Work task |
Here is a listing. Repeat it exactly and in its entirety.

◇ ◇ ◇

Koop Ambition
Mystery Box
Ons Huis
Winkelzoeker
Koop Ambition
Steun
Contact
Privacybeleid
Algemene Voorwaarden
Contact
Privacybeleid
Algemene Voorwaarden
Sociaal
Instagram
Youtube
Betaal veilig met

◇ ◇ ◇

Response to this task |
Koop Ambition
Mystery Box
Ons Huis
Winkelzoeker
Koop Ambition
Steun
Contact
Privacybeleid
Algemene Voorwaarden
Contact
Privacybeleid
Algemene Voorwaarden
Sociaal
Instagram
Youtube
Betaal veilig met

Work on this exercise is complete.